Social Data Science

Summer School 2016
Department of Economics
University of Copenhagen
Instructors: David Dreyer Lassen & Sebastian Barfort
Date: August 8 - August 26, 2016
Time: Lectures: 9-12, Exercises: 13-15


The objective of this course is to learn how to analyze, gather and work with modern quantitative social science data. Increasingly, social data–data that capture how people behave and interact with each other–is available online in new, challenging forms and formats. This opens up the possibility of gathering large amounts of interesting data, to investigate existing theories and new phenomena, provided that the analyst has sufficient computer literacy while at the same time being aware of the promises and pitfalls of working with various types of data.
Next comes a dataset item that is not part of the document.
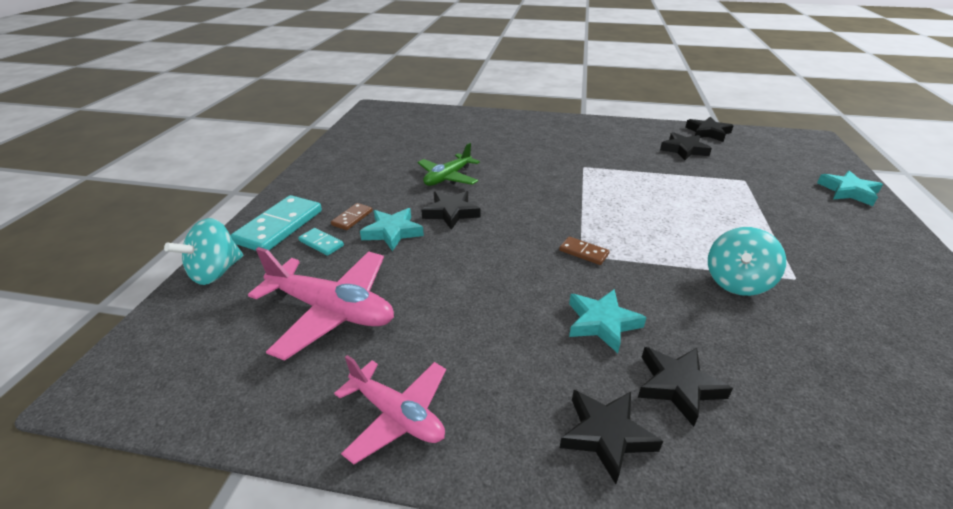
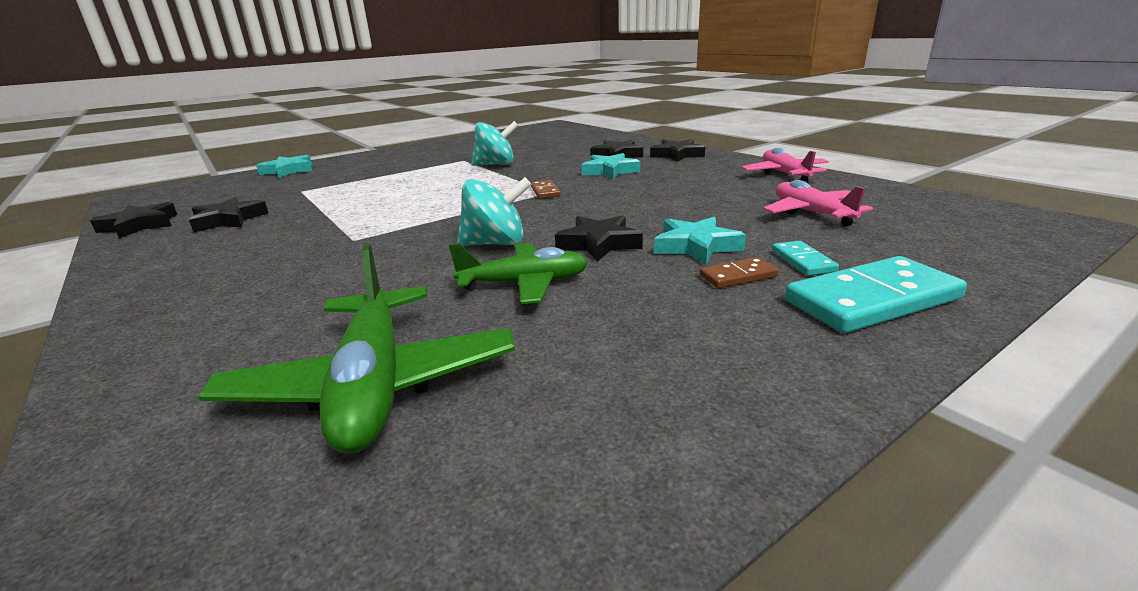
camera: 135 degrees left, 10 degrees down
turquoise spinning top [164,218,243,285] -> turquoise spinning top moved to [457,177,532,246]
pink plane [248,247,394,361] -> pink plane [763,180,873,226], size x0.66
none -> green plane [198,243,515,453]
This aim of this course is fourfold:

  1. We will introduce students to the state of the art social science literature using computational methods and social data.
  2. We will present students with an overview of key benefits and challenges of working with different kinds of social data. We will show how various kinds of data (survey, web-based, experimental, administrative, etc.) can be used to answer different questions within the social sciences. Furthermore, we will discuss ethical challenges related to the use of different types of data.
  3. We will introduce students to statistical techniques for predicting and classification, known as statistical learning, and we will discuss how these methods relate to existing empirical tools within economics such as causal inference and regression.
  4. We will present modern data science methods needed for working with computational social science and social data in practice. Being an effective economist and data scientist means spending large fractions of our time writing and debugging code. In this section you will learn how to write code to clean, transform, scrape, merge, visualize and analyze social data.
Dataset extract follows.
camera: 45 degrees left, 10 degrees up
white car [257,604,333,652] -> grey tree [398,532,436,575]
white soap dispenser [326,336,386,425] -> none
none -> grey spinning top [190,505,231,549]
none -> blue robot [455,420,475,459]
The course will consist of 3 hours of lectures and 2 hours of exercises and problem solving per day. The lectures will focus on the broad topics covered in the course (part 1-3 listed above). In the exercise classes we will get our hands dirty and present data science methods needed for collecting and analyzing real-world data. In addition to core computational concepts, these classes will focus on the following topics

  1. Generating new data: We will learn how to collect and scrape data from websites as well as working with APIs.
  2. Data manipulation tools: Participants will learn how to import, transform, munge and merge data from various sources.
  3. Visualization tools: We will learn best practices for visualizing data in different steps of a data analysis. Participants will learn how to visualize raw data as well as effective tools for communicating results from statistical models for broader audiences.
  4. Reproducability tools: Participants will learn how to use version control and social coding using Github and how to effectively communicate the insights of an analysis using markdown.
  5. Prediction tools: We will cover key implementations of statistical learning algorithms and participants will learn how to apply and interpret these models in practice.

2 hours of exercises a day is not a large amount of time for learning how to code. We will use some of this time like development meetings: going over assignments, having detailed code reviews of various forms, and discussing blocking issues and potential solutions.
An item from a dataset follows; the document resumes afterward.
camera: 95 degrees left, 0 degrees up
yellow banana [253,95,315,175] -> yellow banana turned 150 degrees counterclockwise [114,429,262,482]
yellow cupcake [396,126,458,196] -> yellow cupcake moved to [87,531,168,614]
As increasing emphasis in academics is being placed on the skills needed to effectively gather, handle, and analyze data as well as present results to a range of audiences, this course will provide you with important tools for future academic study. Furthermore, the skills taught in this course are also widely used in business. R programming skills in particular are highly valued in fields such as finance and information technology. As this course is focused on general skills for working with social science data such as gathering and visualization, it is equally relevant for students seeking careers outside academia where skills such as the ability to effectively communicate the results of an analysis are in high demand.

This course assumes no knowledge of any particular software or computer program, but while we will try to demystify the technological side of things so students feel comfortable getting started and thinking like a data scientist, this will be a technical course, and students should expect to spend a significant amount of time learning these tools.

Because the course builds on a wide range of techniques, we do not have any hard requirements, but students are expected to have an interest in some subset of: statistics, econometrics, linear algebra, and a scripting language (we will use R in this course).

Course work will include writing R code.

Code will be distributed and collected via Git, hosted on Github.